◆ **Text shown**
* * * * * * * * *

The Classic Mandate

How Cultural Magazines Describe Themselves

In his study of the magazine industry in Alberta, Rowland Lorimer documents the difference in self-perception between magazines devoted to “literature and culture” and magazines devoted to lifestyle, business, travel, trade and other special interests. (The study extends to 193 magazines, 21 of which are “arts and literary.”)

Lorimer’s study put four linked questions to each publisher:
1. What does your magazine do?
2. With what materials?
3. For whom?
4. To what effect?

Magazines in the non-arts-and-literary category replied as follows:
1. What does your magazine do: publish, provide, present,
2. With what materials: information, opinion, insight, entertainment, knowledge
3. For whom: professionals, consumers, citizens, members, tradespeople, readers, the public,
4. To what effect: to contribute to communities (described as: existing, forming, unique, niche, trade, business, exploited, desperate, etc)

Magazines in the arts and literary category restructured the questions in order to provide meaningful answers:
1. What does your magazine do: celebrate, promote, explore, advocate, expose.

* * * * * * * * *

◆ **Short task A**
In the nature photo entries, switch "scientific name" to "binomial name" and reproduce the lines with nothing else altered, omitting the pictures.
The entries that follow are unrelated to the text on how cultural magazines describe themselves.

(Recorded data)
* * * * * * * * *

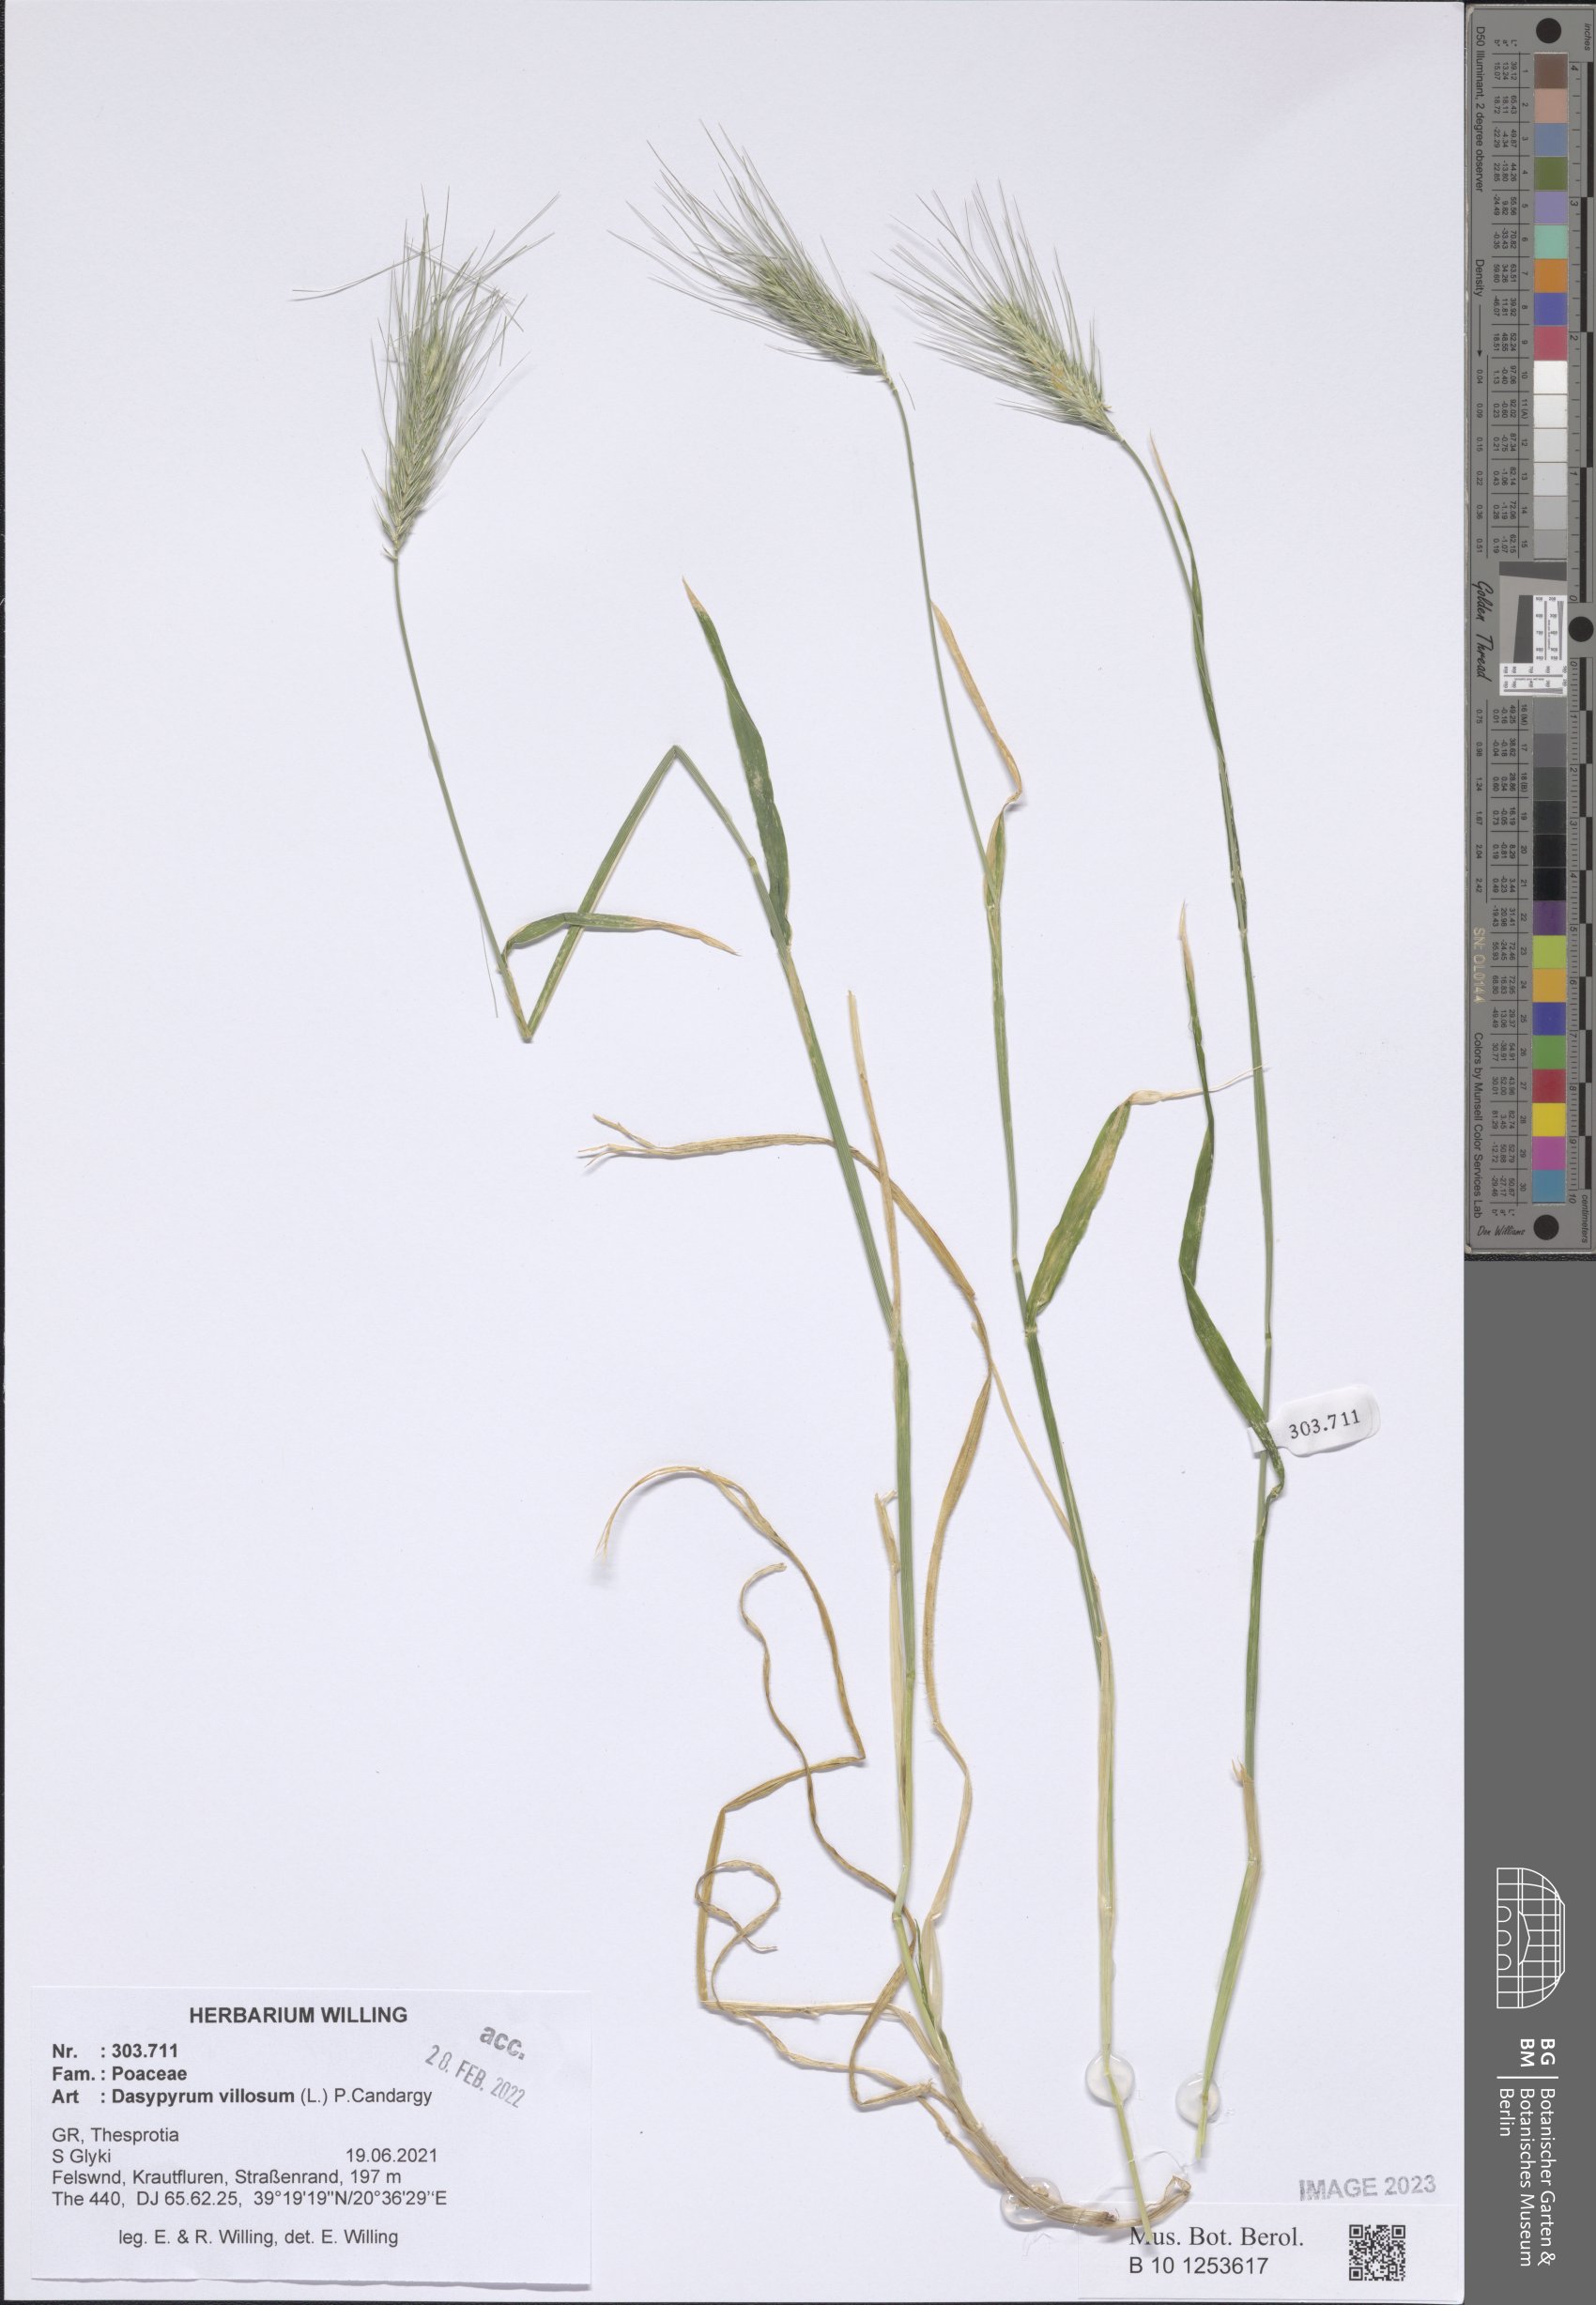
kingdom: Plantae
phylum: Tracheophyta
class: Liliopsida
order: Poales
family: Poaceae
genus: Dasypyrum
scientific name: Dasypyrum villosum
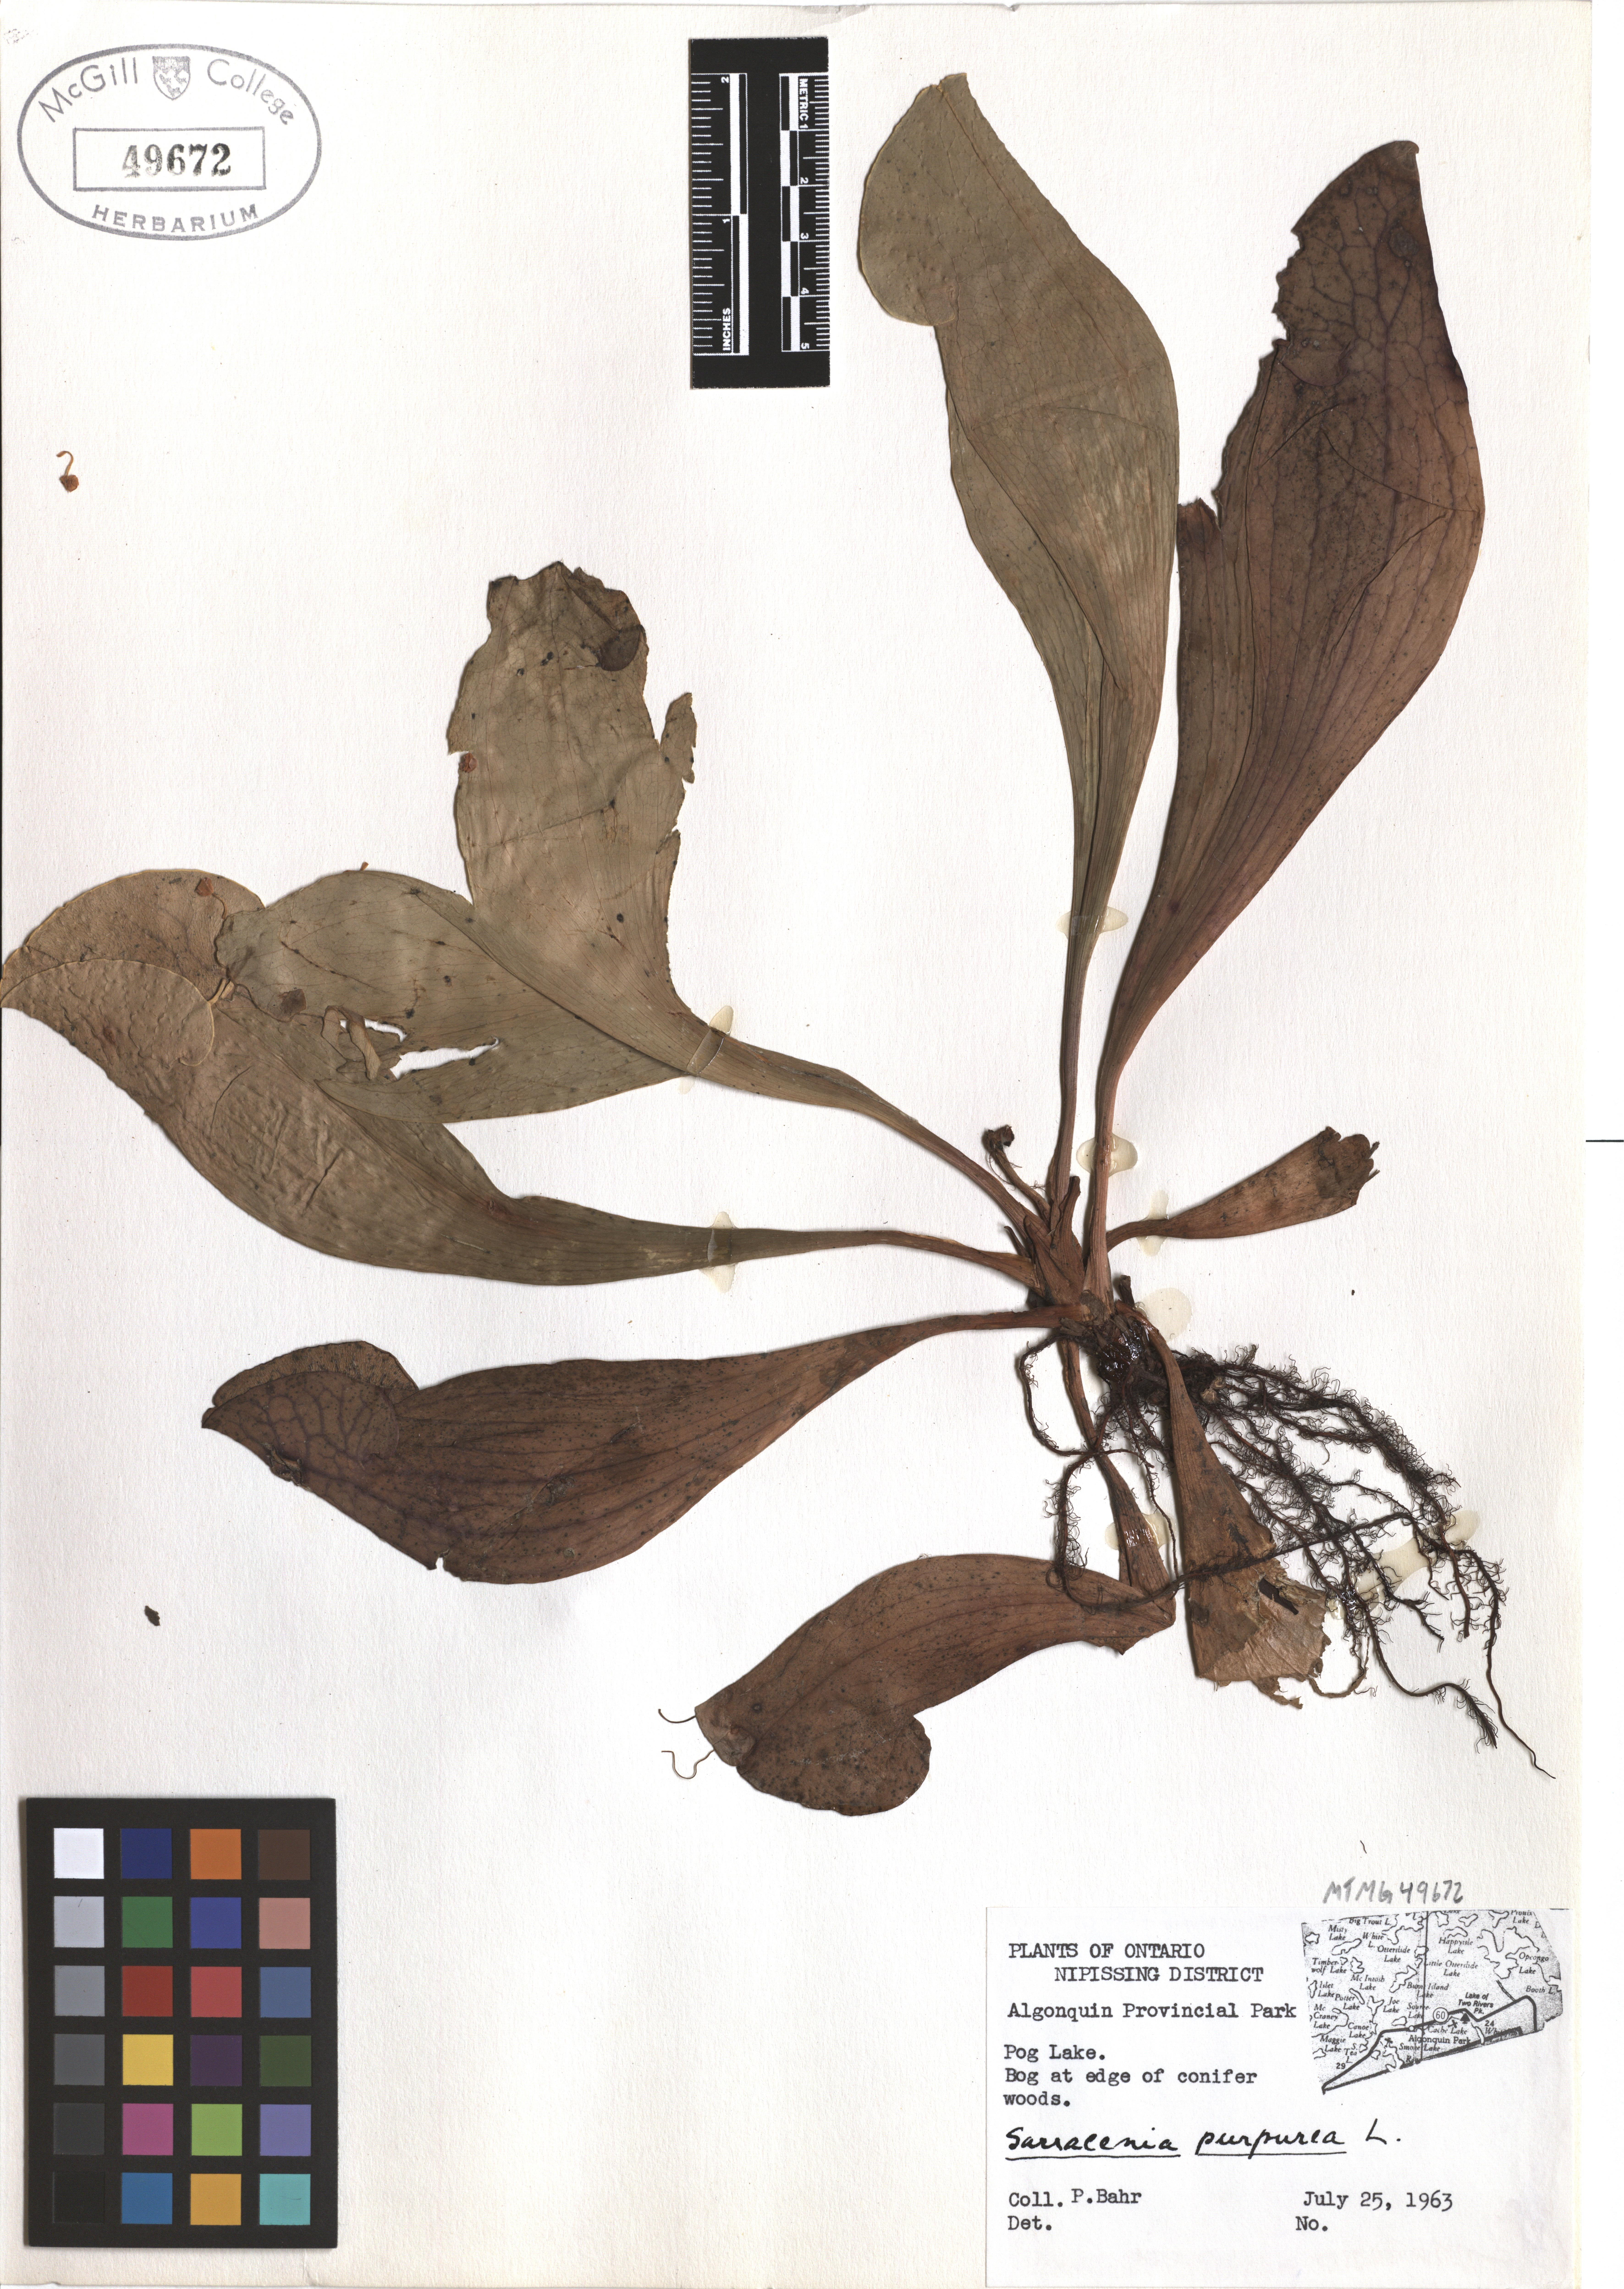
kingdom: Plantae
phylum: Tracheophyta
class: Magnoliopsida
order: Ericales
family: Sarraceniaceae
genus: Sarracenia
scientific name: Sarracenia purpurea
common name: Pitcherplant
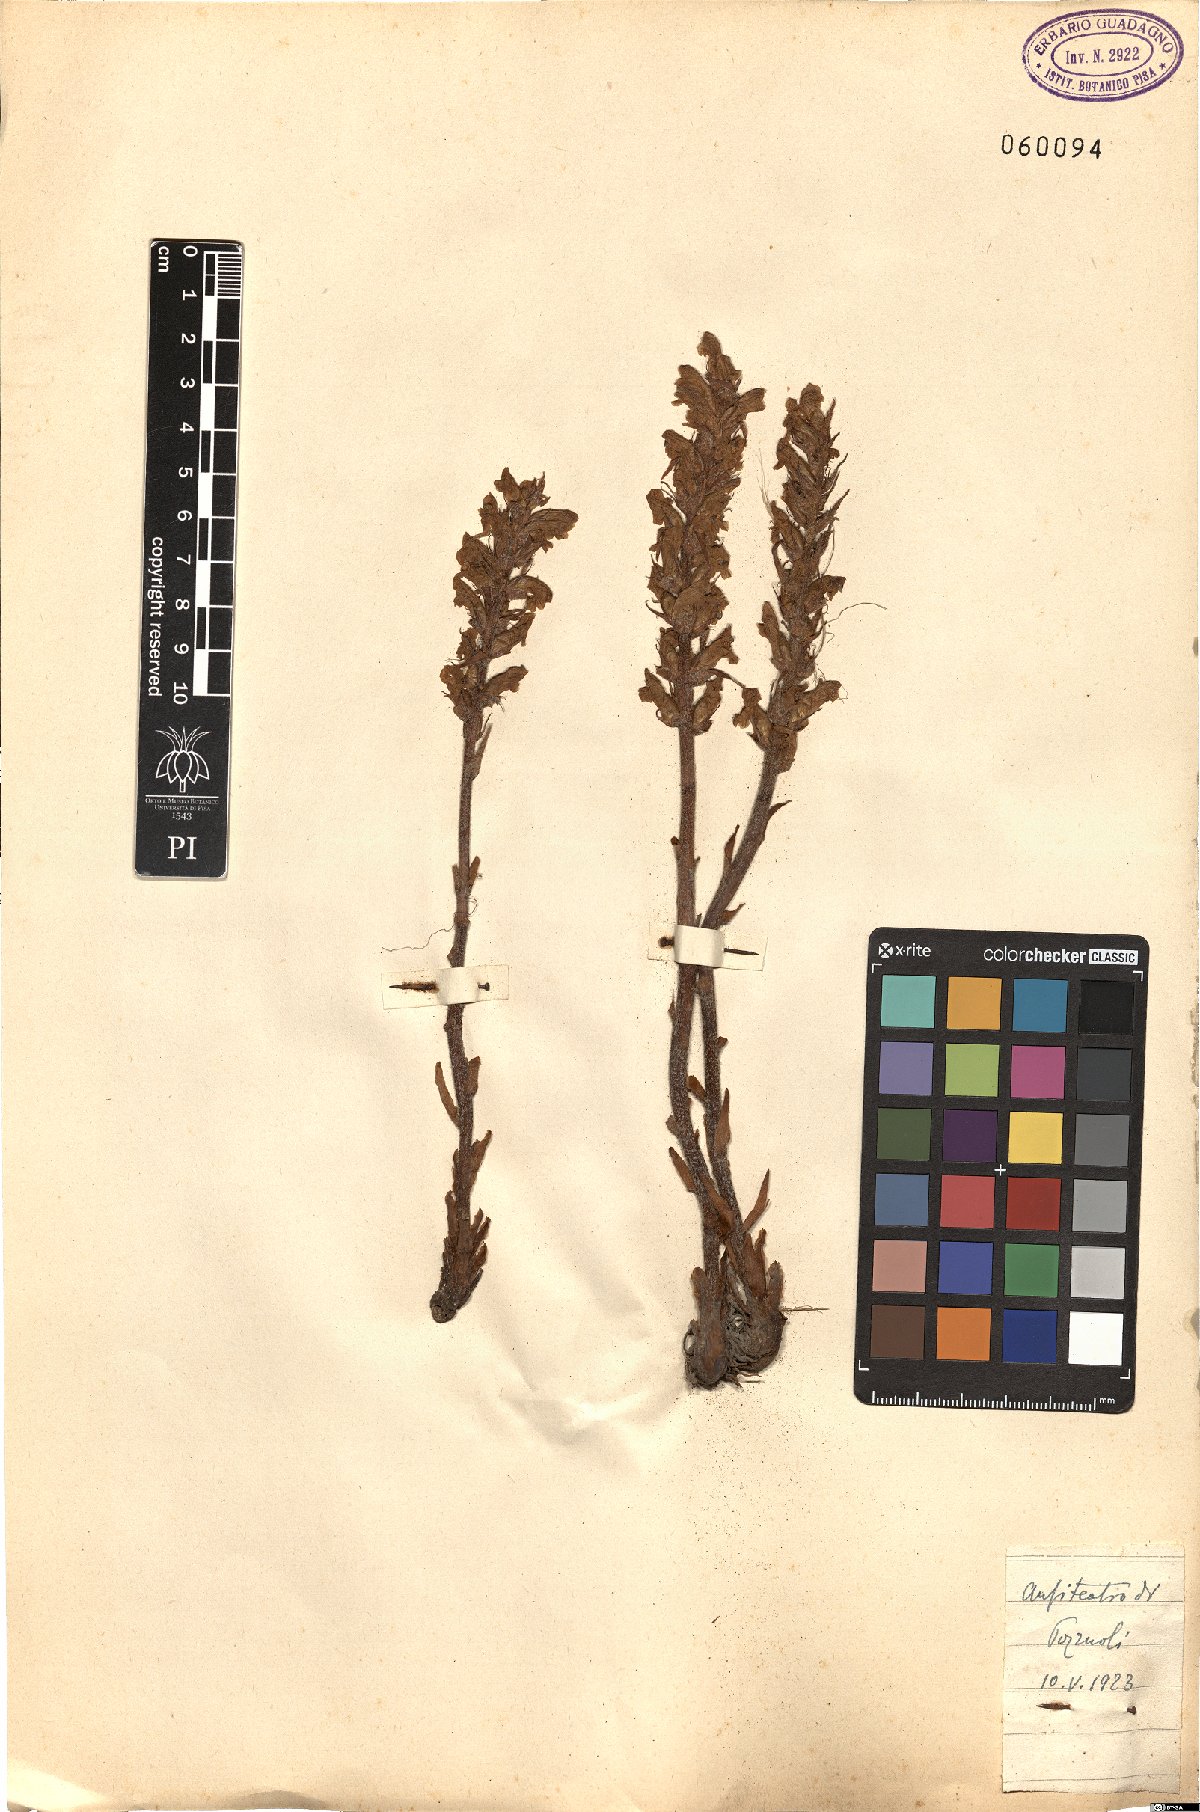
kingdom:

* * * * * * * * *

◆ **Short task B**
According to the text on how cultural magazines describe themselves, which audiences did magazines in the non-arts-and-literary category name when asked "For whom"?

◆ **Problem solution A**
kingdom: Plantae
phylum: Tracheophyta
class: Liliopsida
order: Poales
family: Poaceae
genus: Dasypyrum
binomial name: Dasypyrum villosum
kingdom: Plantae
phylum: Tracheophyta
class: Magnoliopsida
order: Ericales
family: Sarraceniaceae
genus: Sarracenia
binomial name: Sarracenia purpurea
common name: Pitcherplant
kingdom:

◆ **Problem solution B**
Professionals, consumers, citizens, members, tradespeople, readers, the public